- [AUFGABE 1]:
Nenne alle Gruppen von Löwen, die der gefangene Löwe laut dem Lesetext im Gehege kennenlernt, jeweils mit ihrer Haltung.
- [AUFGABE 2]:
Beantworte anhand des Lesetexts: Wovon sangen die religiösen Löwen?
- [AUFGABE 3]:
Gib den Teil des Lesetexts wortgetreu wieder, der mit „Positionen - Leopold“ beginnt und mit „gegen die Wärter.“ endet.

- [LESETEXT]:
+ + +
Positionen - Leopold Neuhold
Der Zaun

Ein Löwe wurde gefangen und in ein Löwengehege gebracht. Dort traf er viele andere Löwen an. Manche waren schon lange hier, etliche schon im Gehege geboren worden. Beim Herumgehen lernte er verschiedene Gruppen von Löwen kennen. Die einen waren religiös, sie sangen Lieder von Erlösung, von einem künftigen Lebensraum ohne Zäune. Andere erinnerten an Zeiten, als es noch keine Zäune gegeben hatte. Manche schlossen sich zu revolutionären Gruppen zusammen, die andere bekämpften, um sich selbst zu befreien, wieder andere wandten sich gegen die Wärter.
+ + +
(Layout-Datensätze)
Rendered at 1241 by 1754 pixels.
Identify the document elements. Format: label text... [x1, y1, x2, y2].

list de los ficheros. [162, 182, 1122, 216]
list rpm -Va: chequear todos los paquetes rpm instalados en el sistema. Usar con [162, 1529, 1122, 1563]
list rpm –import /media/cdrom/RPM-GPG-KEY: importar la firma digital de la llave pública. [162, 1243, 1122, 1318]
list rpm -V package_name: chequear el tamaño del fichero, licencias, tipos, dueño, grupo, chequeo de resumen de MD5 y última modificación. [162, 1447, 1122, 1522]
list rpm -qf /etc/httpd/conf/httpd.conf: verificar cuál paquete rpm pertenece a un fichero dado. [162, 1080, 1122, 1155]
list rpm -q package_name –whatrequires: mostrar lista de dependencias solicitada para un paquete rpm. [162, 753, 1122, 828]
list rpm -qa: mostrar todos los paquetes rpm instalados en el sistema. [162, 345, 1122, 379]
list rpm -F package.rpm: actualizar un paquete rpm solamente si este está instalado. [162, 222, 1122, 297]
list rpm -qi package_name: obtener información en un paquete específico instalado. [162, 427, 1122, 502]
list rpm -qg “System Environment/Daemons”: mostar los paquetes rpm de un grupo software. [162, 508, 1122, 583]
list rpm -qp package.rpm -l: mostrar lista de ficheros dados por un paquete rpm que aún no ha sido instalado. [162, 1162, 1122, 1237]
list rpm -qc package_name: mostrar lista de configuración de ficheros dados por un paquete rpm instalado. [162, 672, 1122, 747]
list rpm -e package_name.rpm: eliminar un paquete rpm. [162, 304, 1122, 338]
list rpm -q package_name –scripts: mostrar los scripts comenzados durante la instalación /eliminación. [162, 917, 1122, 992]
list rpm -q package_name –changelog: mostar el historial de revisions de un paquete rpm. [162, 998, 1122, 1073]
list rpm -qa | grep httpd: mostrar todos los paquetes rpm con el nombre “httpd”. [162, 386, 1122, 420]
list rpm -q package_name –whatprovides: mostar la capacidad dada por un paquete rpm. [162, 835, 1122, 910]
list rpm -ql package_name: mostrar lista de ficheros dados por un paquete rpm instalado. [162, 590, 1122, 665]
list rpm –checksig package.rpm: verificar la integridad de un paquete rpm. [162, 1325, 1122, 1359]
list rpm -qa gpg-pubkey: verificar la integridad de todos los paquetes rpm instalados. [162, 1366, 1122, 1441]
+ + +
- [ERWARTETE LÖSUNG 1]:
- Religiöse Löwen, die Lieder von Erlösung und von einem künftigen Lebensraum ohne Zäune sangen
- Löwen, die an Zeiten erinnerten, als es noch keine Zäune gegeben hatte
- Revolutionäre Gruppen, die andere bekämpften, um sich selbst zu befreien
- Löwen, die sich gegen die Wärter wandten

- [ERWARTETE LÖSUNG 2]:
Sie sangen Lieder von Erlösung und von einem künftigen Lebensraum ohne Zäune.

- [ERWARTETE LÖSUNG 3]:
Positionen - Leopold Neuhold
Der Zaun

Ein Löwe wurde gefangen und in ein Löwengehege gebracht. Dort traf er viele andere Löwen an. Manche waren schon lange hier, etliche schon im Gehege geboren worden. Beim Herumgehen lernte er verschiedene Gruppen von Löwen kennen. Die einen waren religiös, sie sangen Lieder von Erlösung, von einem künftigen Lebensraum ohne Zäune. Andere erinnerten an Zeiten, als es noch keine Zäune gegeben hatte. Manche schlossen sich zu revolutionären Gruppen zusammen, die andere bekämpften, um sich selbst zu befreien, wieder andere wandten sich gegen die Wärter.